Схватив Ахмета за плечо, я силой повернул к себе. Он молча вскинул на меня глаза и, протянув руку, взял картофелину.
III
Над поляной разлился едва приметный розоватый свет. Вокруг все замерло. И в этот миг из-за леса, словно огромный красно-желтый круг, вынырнула луна. Казалось, она вырвалась из диких зарослей и взбирается на небо по маковке леса, перекатываясь с вершины на вершину.
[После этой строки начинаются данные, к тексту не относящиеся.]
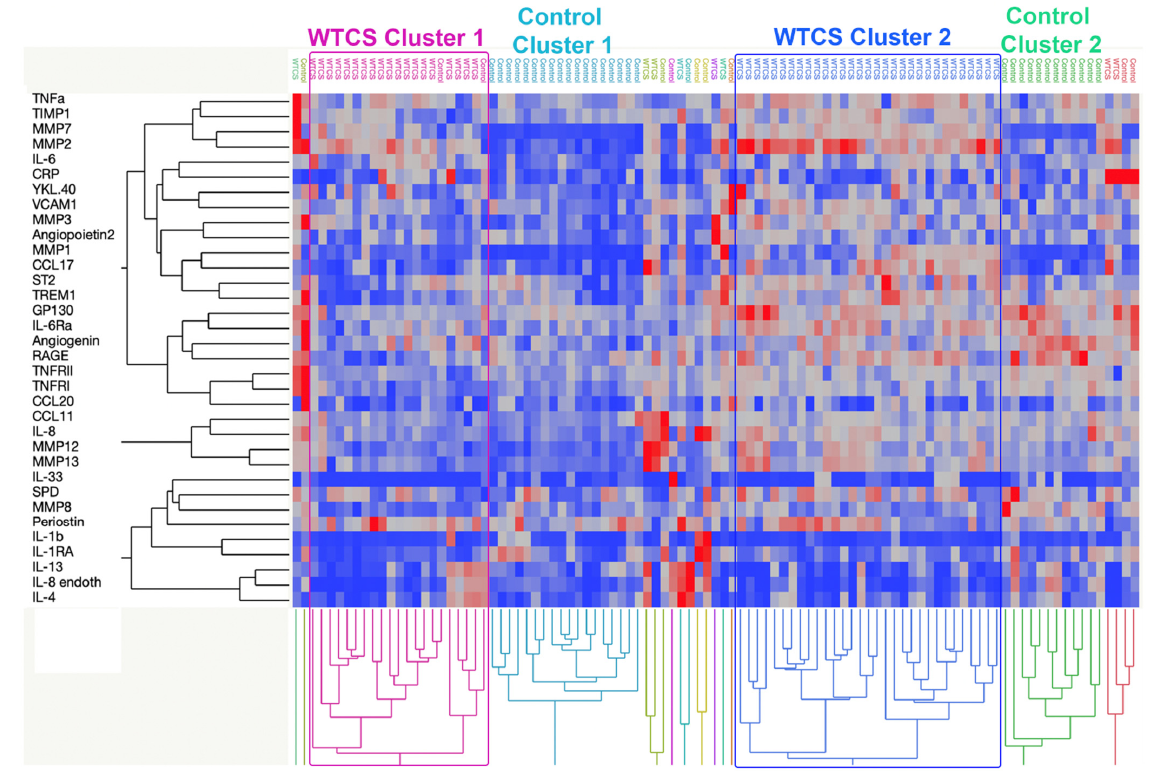
Figure 1 . Hierarchical clustering of WTC survivor (WTCS, n = 58) and NYUBAR control (Control, n = 41) samples by biomarker analytes. Clustering was performed using the method Ward from linear, standardized biomarker data. WTCS clusters 1 and 2, as well as control clusters 1 and 2, are indicated. The colors signify lowest (dark blue) to highest value (bright red). The dendrograms are abbreviated here and shown in full in Supplemental Figures S2 and S3.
И вот наконец оторвалась от леса и серебристым блюдом засияла в небе.
— А почему луна, пока докатится доверху, белеет и светлеет? — спросил я у Закира.
— Как не побелеть? Видишь, сквозь какие белые облака проходит, омывается!
Верно! Над лесом, как раз в том месте, где пробиралась луна, висели белые, легкие облака.
Тем временем на поляне стало совсем светло. Как будто луна весь свой свет опрокинула на нас.
Мы с Закиром, подложив под головы руки, легли навзничь и залюбовались мерцающими в небе звездами, большими и малыми их сплетениями.
Когда долго смотришь на звезды, начинает казаться, что они видят нас, что это нам они мигают, хотят дать знать о каких-то небесных тайнах. Глядя на них, даже забываешь, где ты, и чудится, что взлетаешь к ним, к далеким звездам.
По краю неба, ярко вспыхнув, покатилась звезда.
— Шайтаны всё норовят в небо взобраться, — объяснил Закир. — Но шалишь! Ангелы враз поддают им и скидывают оттуда! Видишь, огонь по небу прочертился!